- _Task item_:
Your task is to copy every line of the entries that holds the word "light".

(Given records)

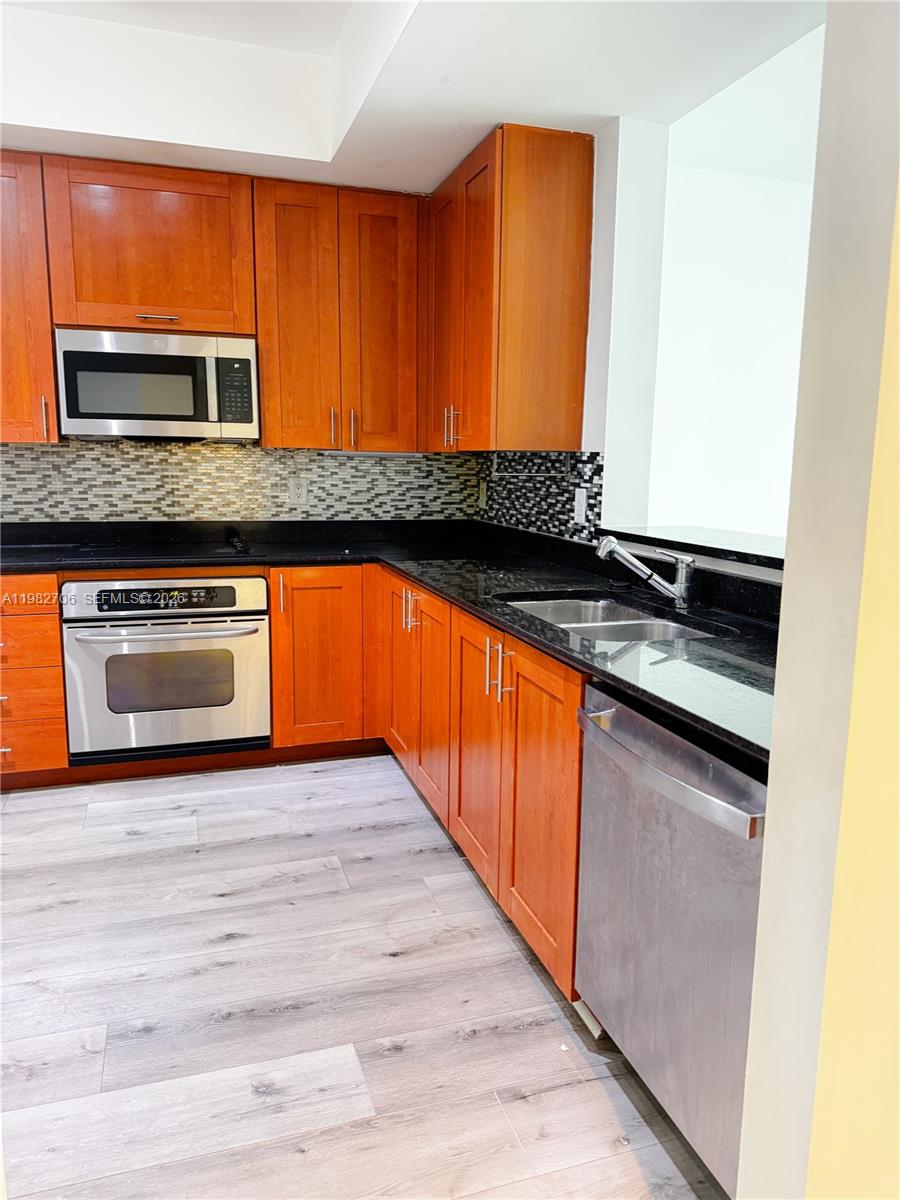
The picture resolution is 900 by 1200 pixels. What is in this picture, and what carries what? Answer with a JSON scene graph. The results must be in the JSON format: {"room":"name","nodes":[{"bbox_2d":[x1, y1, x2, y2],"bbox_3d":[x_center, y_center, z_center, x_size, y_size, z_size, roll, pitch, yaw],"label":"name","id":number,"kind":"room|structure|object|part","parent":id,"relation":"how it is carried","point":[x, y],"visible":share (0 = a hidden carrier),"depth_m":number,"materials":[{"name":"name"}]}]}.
{"room":"kitchen","nodes":[
{"label":"kitchen","id":0,"kind":"room"},
{"bbox_2d":[1,438,475,525],"bbox_3d":[-1.518,-0.638,3.683,3.312,2.350,0.115,-2,10,-18],"label":"back wall","id":1,"kind":"structure","parent":0,"point":[63,452],"depth_m":3.79,"materials":[{"name":"tile"}]},
{"bbox_2d":[0,152,60,442],"bbox_3d":[-1.872,-1.146,3.233,0.616,1.068,0.373,-2,10,-18],"label":"upper cabinet","id":2,"kind":"object","parent":1,"relation":"attached to","point":[53,412],"visible":0.84,"depth_m":3.17,"materials":[{"name":"brown wood"}]},
{"bbox_3d":[-1.577,-0.702,3.235,0.018,0.167,0.035,-2,10,-18],"label":"handle","id":3,"kind":"part","parent":2,"relation":"part of","materials":[{"name":"metal"}]},
{"bbox_2d":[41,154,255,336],"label":"upper cabinet","id":4,"kind":"object","parent":1,"relation":"attached to","point":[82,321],"visible":0.93,"depth_m":3.24,"materials":[{"name":"brown wood"}]},
{"bbox_2d":[53,328,258,441],"bbox_3d":[-1.198,-0.872,3.445,0.744,0.416,0.432,-2,10,-18],"label":"microwave","id":5,"kind":"object","parent":4,"relation":"attached to","point":[92,407],"visible":0.99,"depth_m":3.27,"materials":[{"name":"silver metal"}]},
{"bbox_3d":[-1.143,-1.100,3.254,0.127,0.020,0.069,-2,10,-18],"label":"bar pull","id":6,"kind":"part","parent":4,"relation":"part of","materials":[{"name":"metal"}]},
{"bbox_2d":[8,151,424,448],"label":"upper cabinet run","id":7,"kind":"object","parent":1,"relation":"attached to","point":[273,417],"visible":0.93,"depth_m":3.36,"materials":[{"name":"brown wood"}]},
{"bbox_2d":[288,476,308,504],"bbox_3d":[-0.711,-0.510,3.881,0.079,0.117,0.009,-2,10,-18],"label":"wall outlet","id":8,"kind":"object","parent":1,"relation":"attached to","point":[300,492],"visible":0.99,"depth_m":3.88,"materials":[{"name":"white plastic"}]},
{"bbox_2d":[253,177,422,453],"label":"upper cabinet","id":9,"kind":"object","parent":1,"relation":"attached to","point":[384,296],"visible":0.96,"depth_m":3.50,"materials":[{"name":"brown wood"}]},
{"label":"door","id":10,"kind":"part","parent":9,"relation":"part of","materials":[{"name":"brown wood"}]},
{"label":"handle","id":11,"kind":"part","parent":9,"relation":"part of","materials":[{"name":"metal"}]},
{"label":"handle","id":12,"kind":"part","parent":9,"relation":"part of","materials":[{"name":"metal"}]},
{"bbox_2d":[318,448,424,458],"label":"under-cabinet light","id":13,"kind":"object","parent":9,"relation":"attached to","point":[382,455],"visible":0.91,"depth_m":3.70,"materials":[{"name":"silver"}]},
{"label":"door","id":14,"kind":"part","parent":9,"relation":"part of","materials":[{"name":"brown wood"}]},
{"bbox_2d":[0,755,726,1199],"bbox_3d":[-0.351,1.126,1.379,5.278,0.058,6.252,-2,10,-18],"label":"floor","id":15,"kind":"structure","parent":0,"point":[522,1034],"depth_m":1.99,"materials":[{"name":"wood"}]},
{"bbox_2d":[0,577,69,787],"bbox_3d":[-1.804,0.289,3.335,0.501,0.844,0.674,-2,10,-18],"label":"drawer cabinet","id":16,"kind":"object","parent":15,"relation":"on","point":[33,634],"visible":0.7,"depth_m":3.12,"materials":[{"name":"brown wood"}]},
{"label":"drawer","id":17,"kind":"part","parent":16,"relation":"part of","materials":[{"name":"wood"}]},
{"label":"drawer","id":18,"kind":"part","parent":16,"relation":"part of","materials":[{"name":"wood"}]},
{"bbox_3d":[-1.659,0.356,3.070,0.400,0.187,0.070,-2,10,-18],"label":"drawer","id":19,"kind":"part","parent":16,"relation":"part of","materials":[{"name":"wood"}]},
{"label":"drawer","id":20,"kind":"part","parent":16,"relation":"part of","materials":[{"name":"wood"}]},
{"bbox_2d":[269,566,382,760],"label":"base cabinet","id":21,"kind":"object","parent":15,"relation":"on","point":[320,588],"visible":0.61,"depth_m":3.43,"materials":[{"name":"brown wood"}]},
{"bbox_3d":[-0.684,-0.013,3.352,0.019,0.169,0.046,-2,10,-18],"label":"vertical pull","id":22,"kind":"part","parent":21,"relation":"part of","materials":[{"name":"metal"}]},
{"bbox_2d":[276,568,589,1007],"bbox_3d":[0.117,0.392,2.857,1.036,0.861,2.164,-2,10,-18],"label":"base cabinet run","id":23,"kind":"object","parent":15,"relation":"on","point":[574,732],"visible":0.42,"depth_m":2.57,"materials":[{"name":"brown wood"}]},
{"bbox_2d":[61,572,271,762],"bbox_3d":[-1.165,0.231,3.477,0.762,0.685,0.670,-2,10,-18],"label":"wall oven","id":24,"kind":"object","parent":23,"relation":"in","point":[260,586],"visible":0.92,"depth_m":3.23,"materials":[{"name":"silver metal"}]},
{"bbox_3d":[-1.065,-0.016,3.085,0.733,0.106,0.062,-2,10,-18],"label":"control panel","id":25,"kind":"part","parent":24,"relation":"part of","materials":[{"name":"black"}]},
{"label":"oven handle","id":26,"kind":"part","parent":24,"relation":"part of","materials":[{"name":"silver metal"}]},
{"bbox_2d":[2,516,775,763],"bbox_3d":[-0.505,-0.043,2.665,2.206,0.044,2.685,-2,10,-18],"label":"countertop","id":27,"kind":"structure","parent":23,"relation":"on","point":[424,576],"depth_m":2.60,"materials":[{"name":"black stone"}]},
{"bbox_2d":[55,537,255,563],"bbox_3d":[-1.191,-0.216,3.454,0.744,0.047,0.530,-2,10,-18],"label":"cooktop","id":28,"kind":"object","parent":27,"relation":"in","point":[152,553],"visible":0.97,"depth_m":3.39,"materials":[{"name":"black glass"}]},
{"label":"burner","id":29,"kind":"part","parent":28,"relation":"part of","materials":[{"name":"black"}]},
{"bbox_2d":[503,593,721,643],"bbox_3d":[0.424,0.154,2.282,0.473,0.179,0.774,-2,10,-18],"label":"sink","id":30,"kind":"object","parent":27,"relation":"in","point":[574,621],"visible":0.3,"depth_m":2.40,"materials":[{"name":"silver metal"}]},
{"bbox_2d":[594,534,696,607],"bbox_3d":[0.553,-0.083,2.353,0.312,0.193,0.081,3,10,11],"label":"faucet","id":31,"kind":"object","parent":27,"relation":"on","point":[609,548],"visible":0.99,"depth_m":2.33,"materials":[{"name":"silver metal"}]},
{"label":"door","id":32,"kind":"part","parent":23,"relation":"part of","materials":[{"name":"brown wood"}]},
{"bbox_3d":[-0.149,0.045,3.037,0.057,0.154,0.089,-2,10,-18],"label":"handles","id":33,"kind":"part","parent":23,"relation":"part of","materials":[{"name":"metal"}]},
{"bbox_3d":[-0.106,0.326,3.035,0.170,0.724,0.608,-2,10,-18],"label":"door","id":34,"kind":"part","parent":23,"relation":"part of","materials":[{"name":"brown wood"}]},
{"bbox_3d":[0.076,0.439,2.434,0.062,0.705,0.414,-2,10,-18],"label":"cabinet door","id":35,"kind":"part","parent":23,"relation":"part of","materials":[{"name":"brown wood"}]},
{"bbox_3d":[0.125,0.189,2.208,0.054,0.148,0.066,-2,10,-18],"label":"pulls","id":36,"kind":"part","parent":23,"relation":"part of","materials":[{"name":"metal"}]},
{"bbox_3d":[0.214,0.518,2.071,0.062,0.715,0.436,-2,10,-18],"label":"cabinet door","id":37,"kind":"part","parent":23,"relation":"part of","materials":[{"name":"brown wood"}]},
{"bbox_2d":[574,681,766,1196],"bbox_3d":[0.638,0.626,1.629,0.680,0.848,0.612,-2,10,-18],"label":"dishwasher","id":38,"kind":"object","parent":15,"relation":"on","point":[696,825],"visible":0.62,"depth_m":1.48,"materials":[{"name":"silver metal"}]},
{"bbox_3d":[0.366,0.296,1.525,0.083,0.038,0.496,-2,10,-18],"label":"dishwasher handle","id":39,"kind":"part","parent":38,"relation":"part of","materials":[{"name":"silver metal"}]},
{"bbox_2d":[0,0,828,192],"bbox_3d":[-0.446,-1.538,1.209,4.241,0.321,4.994,-2,10,-18],"label":"ceiling","id":40,"kind":"structure","parent":0,"point":[607,112],"depth_m":2.74,"materials":[{"name":"white paint"}]},
{"bbox_2d":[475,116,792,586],"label":"right wall","id":41,"kind":"structure","parent":0,"point":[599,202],"depth_m":2.82,"materials":[{"name":"white paint"}]},
{"bbox_2d":[426,123,593,456],"bbox_3d":[0.174,-1.142,3.330,0.381,1.089,0.905,-2,10,-18],"label":"upper cabinet","id":42,"kind":"object","parent":41,"relation":"attached to","point":[567,384],"visible":0.99,"depth_m":2.95,"materials":[{"name":"brown wood"}]},
{"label":"door","id":43,"kind":"part","parent":42,"relation":"part of","materials":[{"name":"brown wood"}]},
{"bbox_3d":[0.005,-0.710,3.426,0.056,0.160,0.048,-2,10,-18],"label":"handles","id":44,"kind":"part","parent":42,"relation":"part of","materials":[{"name":"metal"}]},
{"bbox_2d":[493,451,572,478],"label":"towel bar","id":45,"kind":"object","parent":42,"relation":"attached to","point":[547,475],"visible":0.99,"depth_m":3.21,"materials":[{"name":"metal"}]},
{"bbox_2d":[475,450,605,543],"bbox_3d":[0.347,-0.455,3.521,0.008,0.331,1.181,-2,10,-18],"label":"tile backsplash","id":46,"kind":"structure","parent":41,"relation":"attached to","point":[597,467],"depth_m":3.38,"materials":[{"name":"tile"}]},
{"bbox_2d":[477,479,487,507],"bbox_3d":[0.157,-0.512,4.058,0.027,0.134,0.085,-2,10,-18],"label":"wall outlet","id":47,"kind":"object","parent":46,"relation":"attached to","point":[483,500],"visible":0.96,"depth_m":4.04,"materials":[{"name":"white plastic"}]},
{"bbox_2d":[573,487,587,524],"bbox_3d":[0.481,-0.349,3.079,0.011,0.122,0.078,-2,10,-18],"label":"light switch","id":48,"kind":"object","parent":46,"relation":"attached to","point":[582,505],"visible":0.99,"depth_m":3.07,"materials":[{"name":"white plastic"}]},
{"bbox_2d":[600,524,785,570],"bbox_3d":[0.916,-0.124,2.266,0.442,0.041,1.420,-2,10,-18],"label":"pass-through ledge","id":49,"kind":"object","parent":41,"relation":"attached to","point":[747,543],"visible":0.54,"depth_m":2.45,"materials":[{"name":"black stone"}]},
{"bbox_2d":[647,30,819,542],"bbox_3d":[1.866,-0.887,4.670,3.151,2.769,0.154,-2,10,-18],"label":"far room wall","id":50,"kind":"structure","parent":0,"point":[700,518],"depth_m":4.45,"materials":[{"name":"white paint"}]},
{"bbox_2d":[738,0,899,1199],"bbox_3d":[0.806,-0.182,1.006,0.776,2.754,0.386,-2,10,-18],"label":"foreground wall","id":51,"kind":"structure","parent":0,"point":[772,792],"depth_m":1.03,"materials":[{"name":"beige paint"}]}
]}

(End Given records)

- _Your response_:
{"bbox_2d":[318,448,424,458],"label":"under-cabinet light","id":13,"kind":"object","parent":9,"relation":"attached to","point":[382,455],"visible":0.91,"depth_m":3.70,"materials":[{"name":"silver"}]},
{"bbox_2d":[573,487,587,524],"bbox_3d":[0.481,-0.349,3.079,0.011,0.122,0.078,-2,10,-18],"label":"light switch","id":48,"kind":"object","parent":46,"relation":"attached to","point":[582,505],"visible":0.99,"depth_m":3.07,"materials":[{"name":"white plastic"}]},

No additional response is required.